Le hedging de 2013 sur les produits pétroliers: les chiffres, les dates, les acteurs
ENQUETE. Depuis plusieurs semaines, le dossier du hedging revient constamment sur le devant de la scène, servant entre autres de carburant à des polémiques politiques. Médias24 a enquêté et vous livre des données vérifiées, datées, chiffrées, pour vous faire votre propre opinion.
En 2013, le budget de l’Etat est mis à rude épreuve. Nizar Baraka alerte à plusieurs reprises le gouvernement sur les dérapages budgétaires, provoquées, entre autres, par la hausse des dépenses de compensation en 2012.
Lors de cet exercice 2012, le déficit du budget de l’Etat avait atteint un record: 7,3% du PIB. Les subventions se sont élevées à 56 MMDH (milliards de DH). 86% de ce montant concerne les produits pétroliers.
Le Maroc importe 98% de ses besoins en produits pétroliers.

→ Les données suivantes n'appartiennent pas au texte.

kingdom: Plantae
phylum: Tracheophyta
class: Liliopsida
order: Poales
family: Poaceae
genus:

Sous la pression de l’envolée des cours internationaux, les subventions de ces produits ont été multpliées par 48, passant de 1 MMDH en 2003 à 48 MMDH en 2012.
Le ministre des Finances tire donc la sonnette d’alarme. Mi-avril 2013, un décret de Benkirane coupe 15 MMDH d’investissements dans le budget de l’Etat, mesure exceptionnelle qui montre bien le sentiment d'urgence.
Depuis février 2013, les cours du Brent baissent toutefois. Fin avril, ils sont en dessous de 100 dollars le baril. L'accalmie est de courte durée, car ils remontent de nouveau. Ce mouvement de yo-yo (graphique) ne rassure pas Benkirane, ni ses ministres des Finances et des Affaires générales.

Le chef du gouvernement veut réduire les dépenses de subvention. Le plus gros contingent est le pétrole. Mais si le cours international augmente trop, il sait que les prix intérieurs vont s’affoler. Que faire?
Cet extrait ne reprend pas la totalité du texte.